The documentary is made by Cathryne Czubek and it seems likely to be part of the marketing push that Hofmanis is seen tirelessly working on throughout the film. It doesn’t spend a great deal of time looking into the backstories of the protagonists. Hofmanis is the Western avatar figure who guides us through this world and we learn that he originally sought out the film-makers after experiencing heartbreak back in the USA. There is one short scene that shows some of the terror that Nabwana experienced as a child, but little other than this explains who he is and what makes him tick. There is an effort to describe some conflict between the central pair, but it feels a little contrived for the film and the journey and structure are familiar. Czubek and her cinematographer Matt Porwoll make use of drones and their own CGI to add visual interest, but generally, they just keep out of the way and let the enthusiasm, hard work, and innovation speak for themselves.

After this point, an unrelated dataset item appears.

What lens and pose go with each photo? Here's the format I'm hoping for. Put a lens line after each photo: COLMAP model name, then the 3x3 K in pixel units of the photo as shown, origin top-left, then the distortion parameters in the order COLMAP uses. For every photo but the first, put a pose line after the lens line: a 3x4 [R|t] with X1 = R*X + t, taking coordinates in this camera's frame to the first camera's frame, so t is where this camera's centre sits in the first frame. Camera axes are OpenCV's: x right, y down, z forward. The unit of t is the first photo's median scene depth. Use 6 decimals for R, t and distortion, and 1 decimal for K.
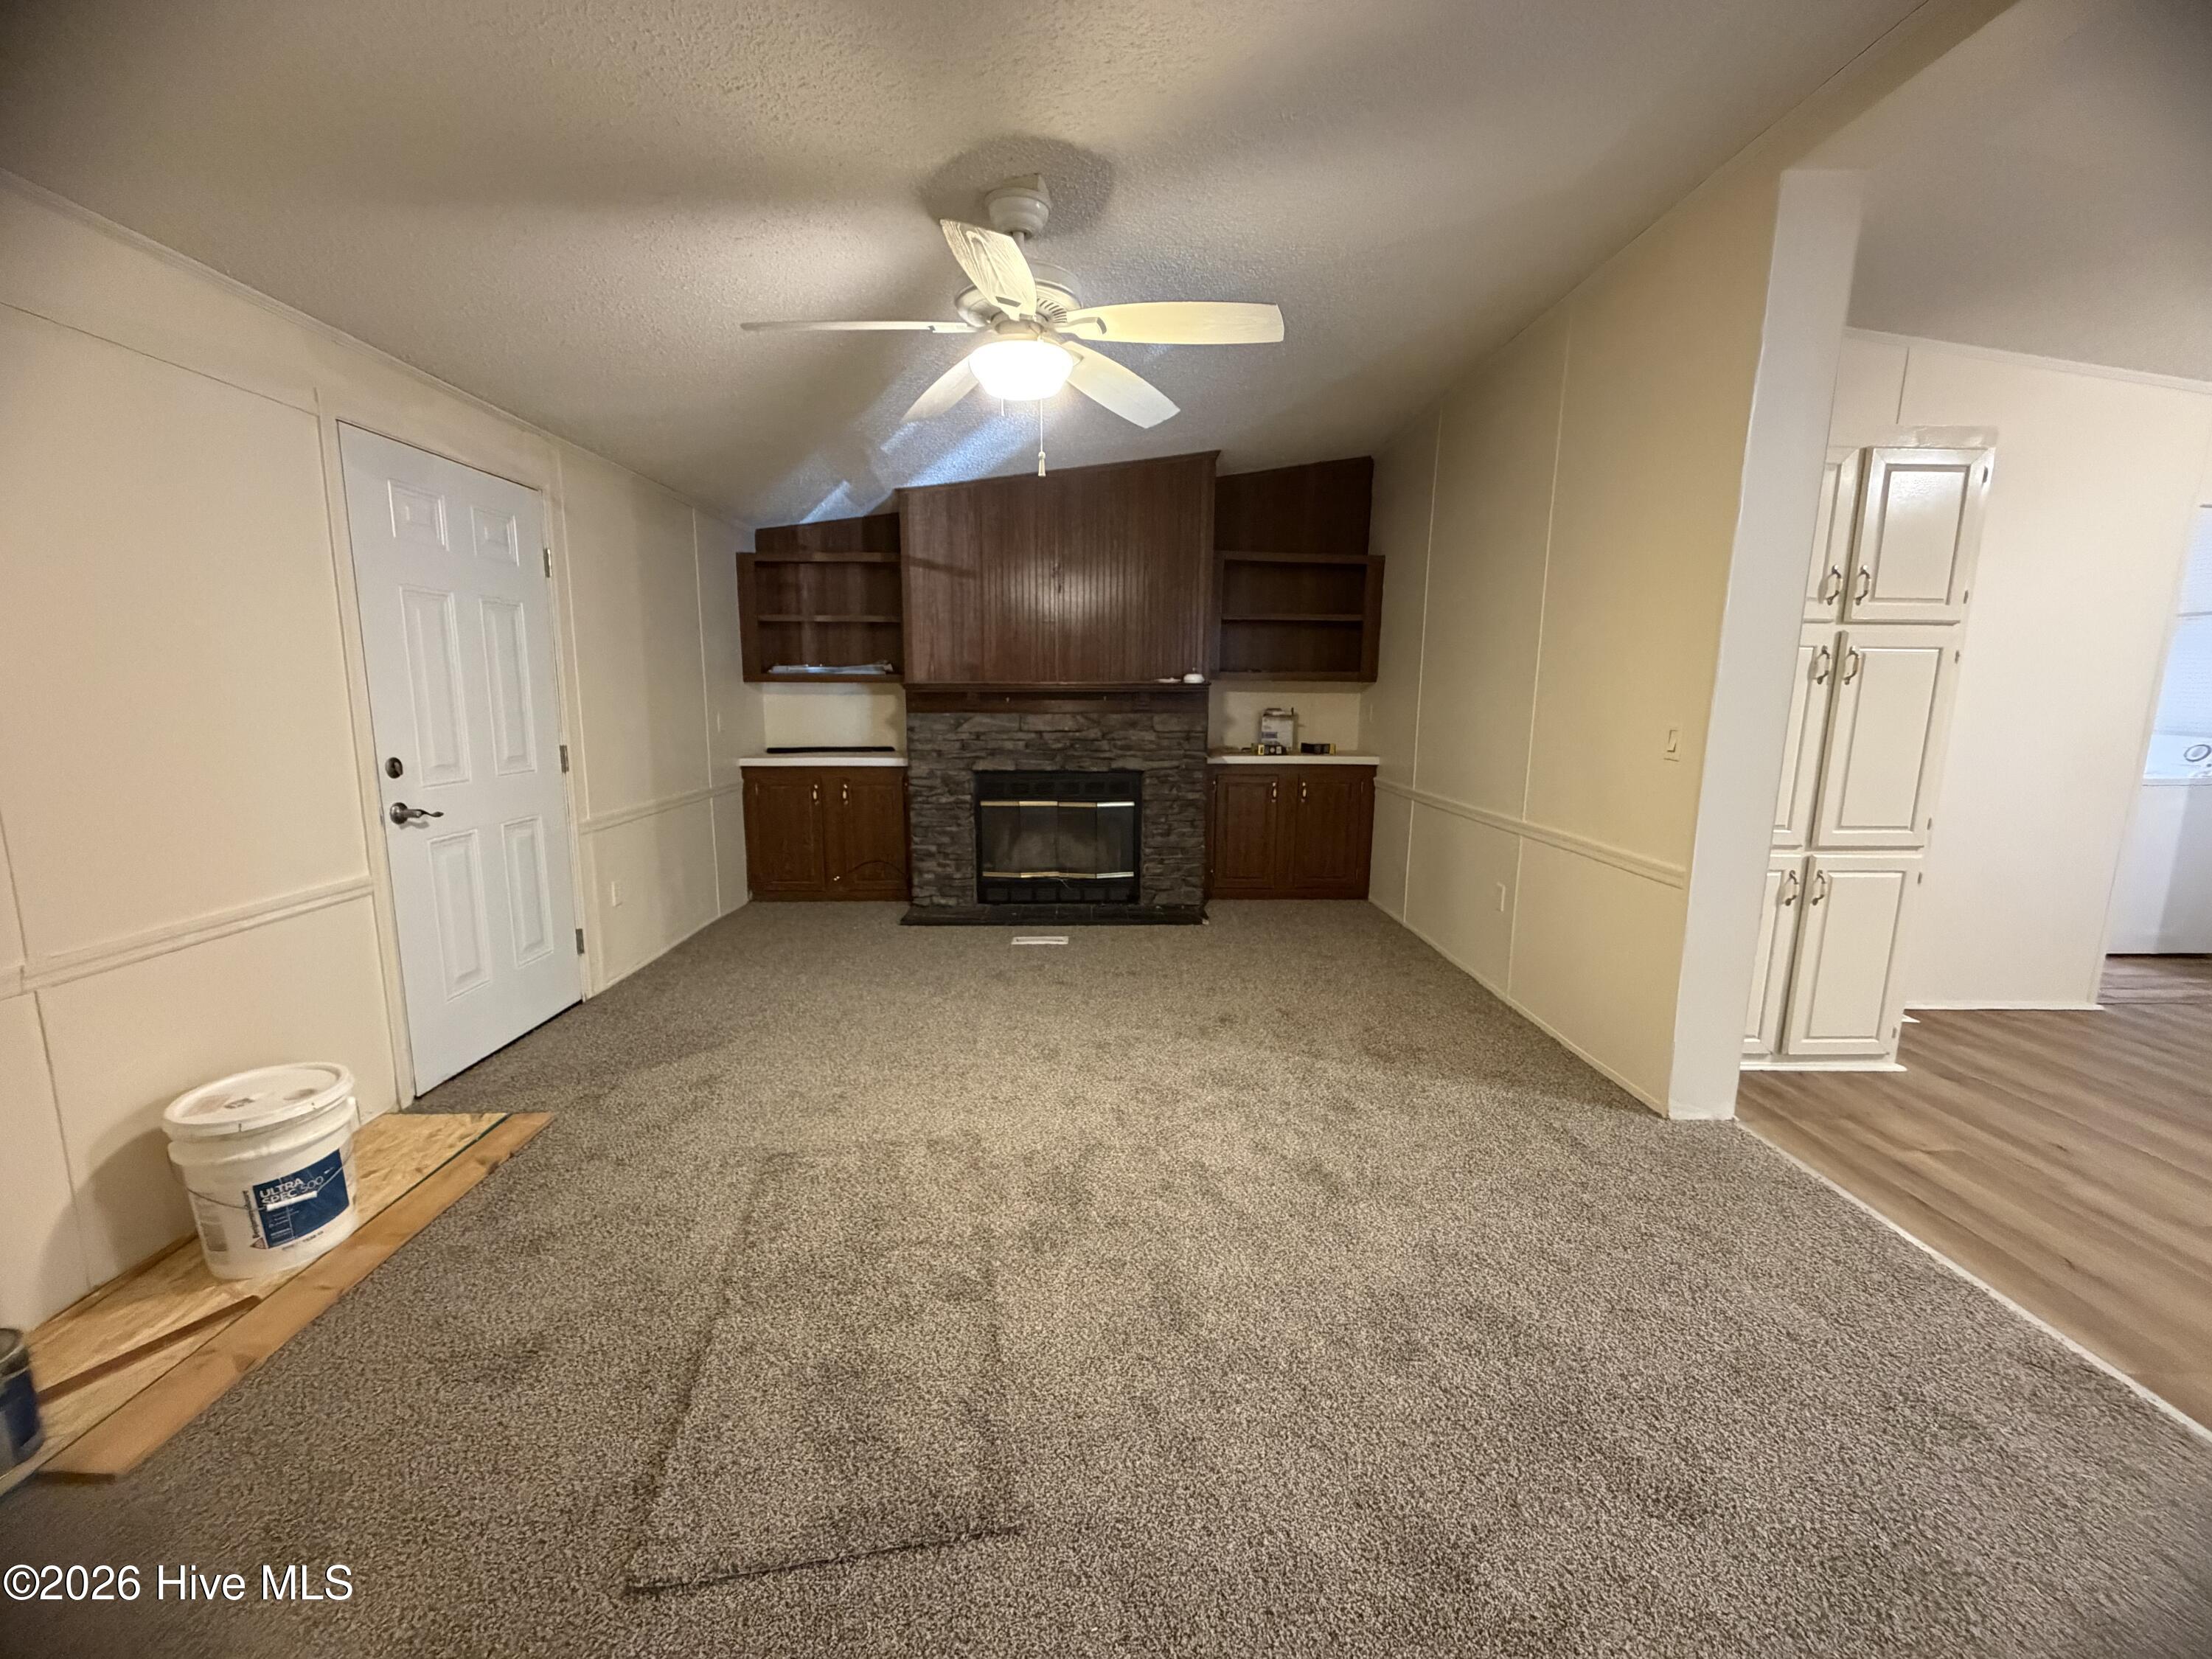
lens RADIAL K [[892.2, 0, 1099.6], [0, 892.2, 830.0], [0, 0, 1]] dist [0.001728, -0.000417]
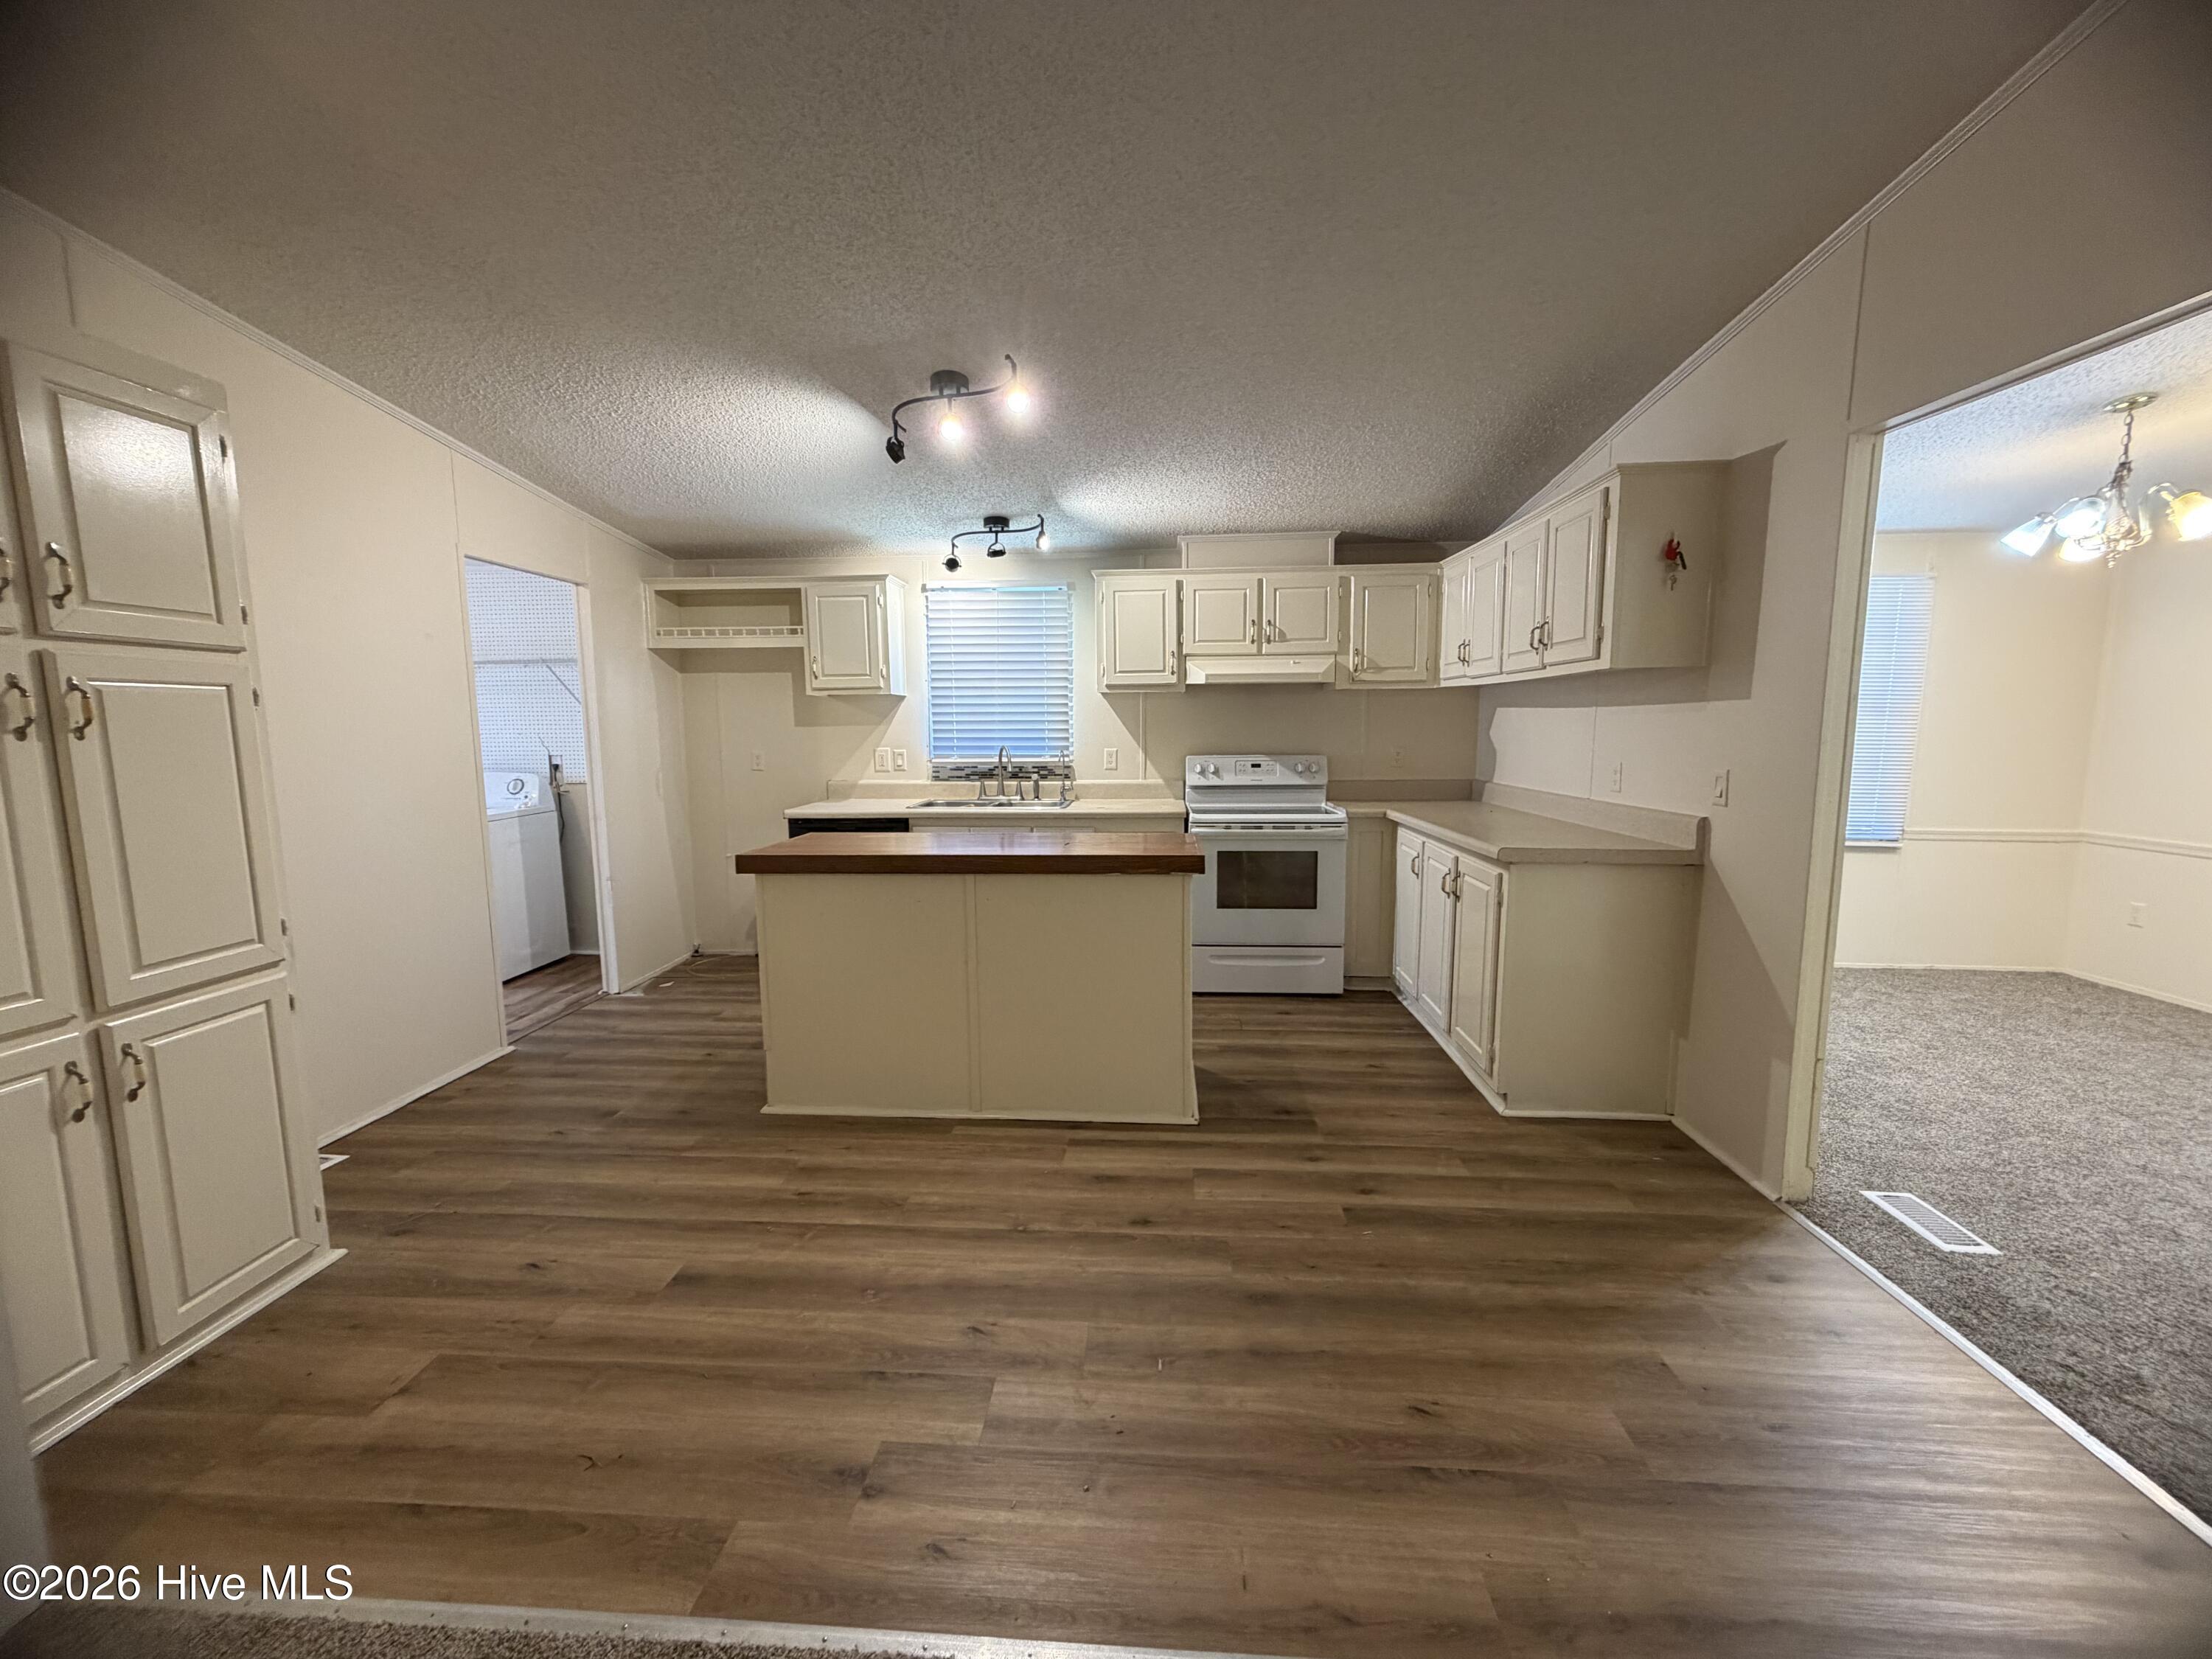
lens RADIAL K [[892.2, 0, 1099.6], [0, 892.2, 830.0], [0, 0, 1]] dist [0.001728, -0.000417]
pose [[0.091087, -0.130367, 0.987273, 0.286747], [0.174407, 0.978160, 0.113073, -0.050280], [-0.980452, 0.161888, 0.111835, 0.260342]]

What does come across strongly is how inspiring Nabwana is to those around him, particularly the kids, who are learning martial arts as much to get roles in his movies as for its own sake. There’s a lovely scene with a homemade torch projecting a reel of film onto the wall, literally lighting up the children’s faces.

While it’s admirable that they walk their path with their movies and refuse to conform to more obvious expectations, I did feel a little uneasy about the image that they’re projecting to the world. It’s clear that this is fun for them and meant to be comedic, so maybe it’s a little po-faced to worry that films focusing on violence and cannibalism play into prejudice, but there it is.

Despite that, the delight and dedication are obvious and contagious and I defy any film lover to watch this and not grin from ear to ear at the many exploding heads.

Once Upon a Time in Uganda is in cinemas from 5 September. It will screen at Odeon cinemas nationwide on 5 September together with a recorded Q&A with Wakaliwood film-maker Isaac Nabwana.